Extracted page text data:
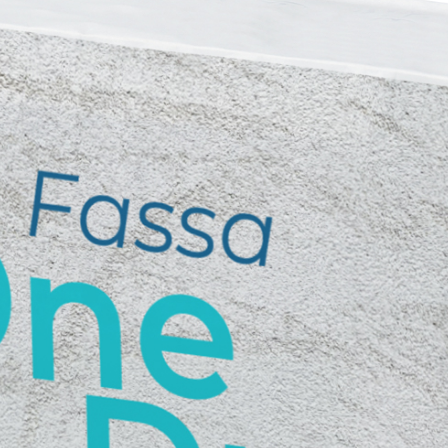
ERMEABILIZZANTI
Sistema FASSACOLOUR
P
®
SICURA G3
nente polimero
Idropittura decorativa ul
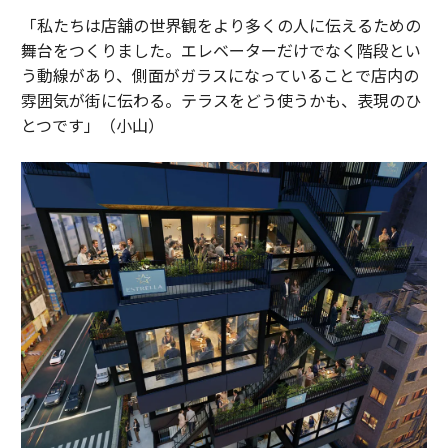
「私たちは店舗の世界観をより多くの人に伝えるための
舞台をつくりました。エレベーターだけでなく階段とい
う動線があり、側面がガラスになっていることで店内の
雰囲気が街に伝わる。テラスをどう使うかも、表現のひ
とつです」（小山）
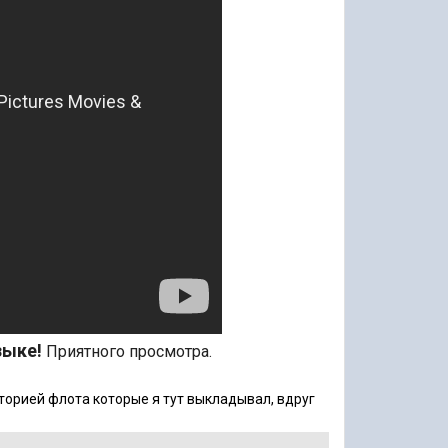
зыке!
Приятного просмотра.
сторией флота которые я тут выкладывал, вдруг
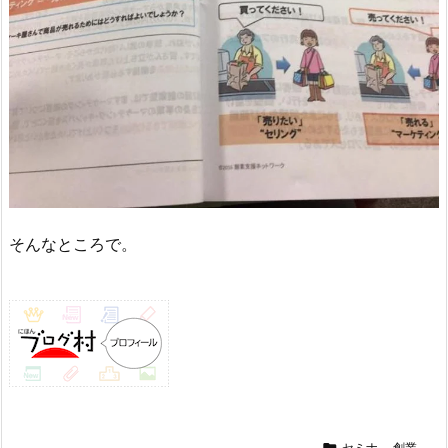
そんなところで。

セミナ
,
創業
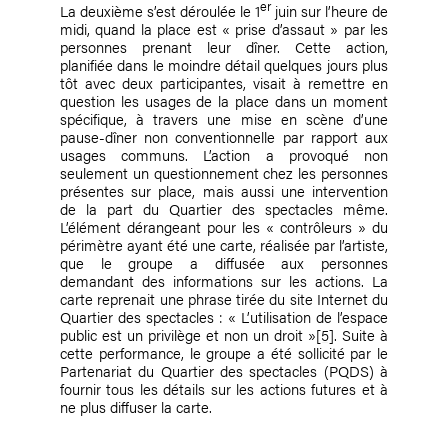
er
La deuxième s’est déroulée le 1
juin sur l’heure de
midi, quand la place est « prise d’assaut » par les
personnes prenant leur dîner. Cette action,
planifiée dans le moindre détail quelques jours plus
tôt avec deux participantes, visait à remettre en
question les usages de la place dans un moment
spécifique, à travers une mise en scène d’une
pause-dîner non conventionnelle par rapport aux
usages communs. L’action a provoqué non
seulement un questionnement chez les personnes
présentes sur place, mais aussi une intervention
de la part du Quartier des spectacles même.
L’élément dérangeant pour les « contrôleurs » du
périmètre ayant été une carte, réalisée par l’artiste,
que le groupe a diffusée aux personnes
demandant des informations sur les actions. La
carte reprenait une phrase tirée du site Internet du
Quartier des spectacles : « L’utilisation de l’espace
public est un privilège et non un droit »
[5]
. Suite à
cette performance, le groupe a été sollicité par le
Partenariat du Quartier des spectacles (PQDS) à
fournir tous les détails sur les actions futures et à
ne plus diffuser la carte.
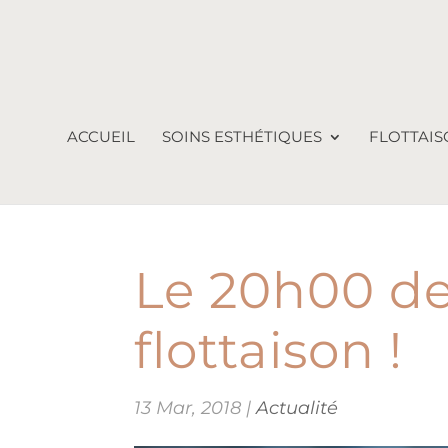
ACCUEIL
SOINS ESTHÉTIQUES
FLOTTAIS
Le 20h00 de 
flottaison !
13 Mar, 2018
|
Actualité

*Exercise prompt*: Extract exactly the lines from the one containing "fournir tous les" through the last line of the records above, both included, and leave out the pictures.

*Task output*:
fournir tous les détails sur les actions futures et à
ne plus diffuser la carte.
ACCUEIL
SOINS ESTHÉTIQUES
FLOTTAIS
Le 20h00 de 
flottaison !
13 Mar, 2018
|
Actualité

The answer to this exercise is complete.